Hey folks,
I started to try to implement some cuda processing with the runtime compilation library for live compiling. The stuff I do is image processing with heavy parts of the code dependent on user input so I thought a short compilation before processing a load of images is the best way.
But now I have a problem executing the code as cuLaunchKernel results in a CUDA_ERROR_INVALID_VALUE.

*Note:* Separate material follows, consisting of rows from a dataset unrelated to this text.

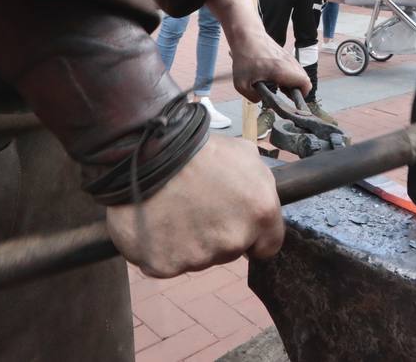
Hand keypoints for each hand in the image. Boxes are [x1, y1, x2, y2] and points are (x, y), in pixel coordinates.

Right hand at [106, 137, 283, 277]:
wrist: (147, 154)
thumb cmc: (196, 149)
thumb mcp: (244, 153)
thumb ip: (259, 185)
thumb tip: (257, 200)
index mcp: (260, 213)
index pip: (269, 245)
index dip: (253, 235)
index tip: (236, 224)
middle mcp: (234, 241)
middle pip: (231, 251)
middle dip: (218, 234)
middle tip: (197, 207)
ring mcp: (200, 258)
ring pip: (199, 258)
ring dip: (190, 241)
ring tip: (174, 209)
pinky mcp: (166, 266)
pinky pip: (167, 263)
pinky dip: (161, 248)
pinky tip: (155, 223)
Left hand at [229, 27, 309, 100]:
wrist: (246, 35)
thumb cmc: (245, 57)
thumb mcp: (241, 84)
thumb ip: (252, 97)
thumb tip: (260, 100)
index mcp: (282, 70)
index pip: (305, 84)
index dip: (301, 95)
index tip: (290, 98)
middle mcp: (289, 63)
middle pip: (304, 80)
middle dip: (296, 90)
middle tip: (282, 92)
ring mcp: (289, 58)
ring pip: (299, 74)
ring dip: (292, 82)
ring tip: (277, 85)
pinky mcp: (286, 55)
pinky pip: (294, 69)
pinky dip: (288, 75)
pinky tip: (275, 77)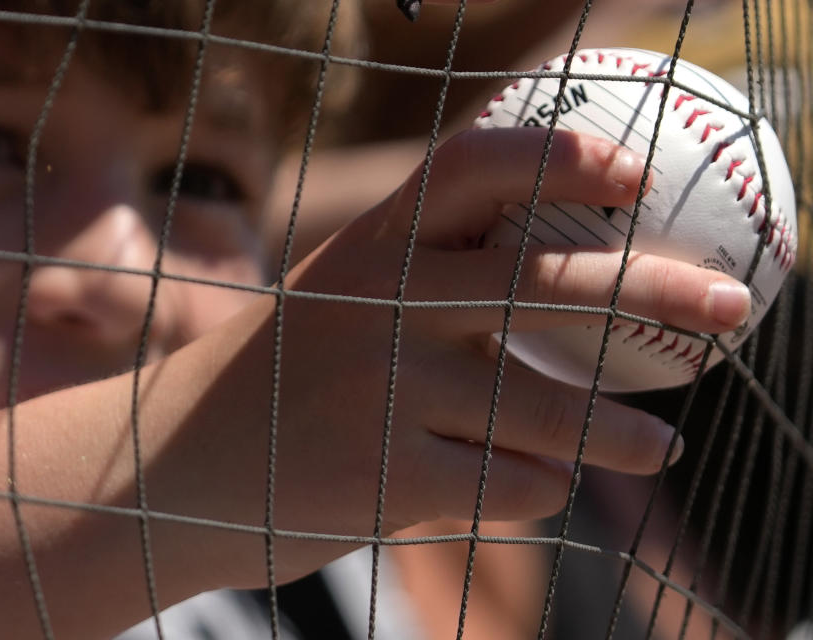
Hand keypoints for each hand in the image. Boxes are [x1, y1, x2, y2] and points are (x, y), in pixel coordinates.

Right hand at [157, 127, 749, 588]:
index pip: (473, 167)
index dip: (562, 157)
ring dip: (619, 431)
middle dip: (654, 290)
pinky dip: (540, 487)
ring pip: (546, 408)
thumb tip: (571, 280)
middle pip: (544, 283)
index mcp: (370, 245)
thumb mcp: (340, 297)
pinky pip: (508, 483)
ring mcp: (380, 393)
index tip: (635, 175)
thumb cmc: (283, 372)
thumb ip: (434, 278)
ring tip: (660, 442)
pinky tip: (540, 485)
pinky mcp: (383, 479)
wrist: (178, 460)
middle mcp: (379, 305)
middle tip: (729, 311)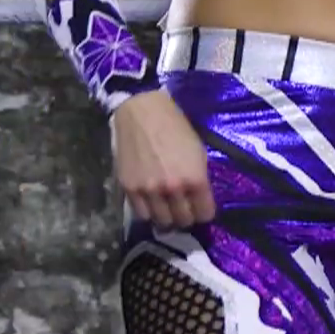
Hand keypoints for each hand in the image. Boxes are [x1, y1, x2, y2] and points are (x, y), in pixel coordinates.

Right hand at [110, 88, 216, 229]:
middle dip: (187, 215)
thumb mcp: (198, 152)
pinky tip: (151, 201)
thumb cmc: (175, 126)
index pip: (205, 214)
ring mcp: (149, 190)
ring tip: (167, 206)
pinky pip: (142, 214)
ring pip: (162, 222)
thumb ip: (199, 179)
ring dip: (167, 216)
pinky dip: (149, 211)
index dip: (204, 212)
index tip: (201, 207)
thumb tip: (199, 200)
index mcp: (194, 178)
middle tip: (184, 206)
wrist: (142, 112)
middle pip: (184, 221)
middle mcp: (173, 189)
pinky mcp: (129, 189)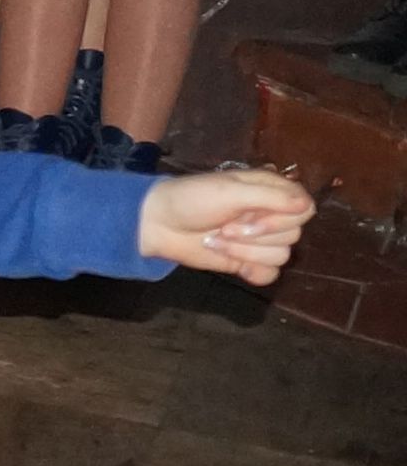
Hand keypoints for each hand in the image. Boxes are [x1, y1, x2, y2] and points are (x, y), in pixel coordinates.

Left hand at [140, 167, 310, 283]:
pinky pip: (271, 274)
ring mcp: (260, 240)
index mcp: (271, 192)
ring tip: (217, 239)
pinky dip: (253, 271)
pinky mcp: (248, 261)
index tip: (252, 217)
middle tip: (224, 226)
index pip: (305, 209)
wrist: (158, 224)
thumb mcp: (229, 191)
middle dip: (255, 235)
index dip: (282, 218)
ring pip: (282, 256)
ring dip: (245, 251)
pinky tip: (235, 265)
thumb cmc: (191, 199)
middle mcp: (270, 215)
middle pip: (293, 234)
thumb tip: (306, 205)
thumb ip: (270, 196)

I have packed my experiments into a sample single file demo code pasted to https://bpaste.net/show/a90b0436770d
It compiles on my Mac OS Yosemite 10.10.5 system, CUDA 7.5, clang/llvm version 7.0.2 with
clang++ nvrtc_test_single.cpp -o cudartctest-single -I $CUDA_PATH/include -L $CUDA_PATH/lib -lnvrtc -lcuda -lcudart -F/Library/Frameworks -framework CUDA -Wl,-rpath,$CUDA_PATH/lib
Result output is
Using CUDA device [0]: GeForce GTX 750
CUDA init - time: 87.081001 ms
Fileinfo: Width=1920, Height=1080
CUDA
CUDA - Memory-Prep - time: 9.111000 ms
nvrtcProgramLog:
CUDA - Kernel RTC - time: 872.619019 ms
Grid dimensions: 15 x 1080
error: cuLaunchKernel( kernel, CUDA_X_DIM, 1, 1, grid_dim_x, rgb->height, 1, 0, NULL, args, NULL) failed with error CUDA_ERROR_INVALID_VALUE
So I’d expect that the problem is either in line 192 or in 198 but I don’t really get what’s the problem as it should match the sample from http://docs.nvidia.com/cuda/nvrtc/index.html with only slight modifications.
(The saxpy sample from the nvrtc docu just works fine as is. Same compiler options.)
Does anyone have an idea what the problem is? Searched for over a day but can’t really find helpful information on how to debug this.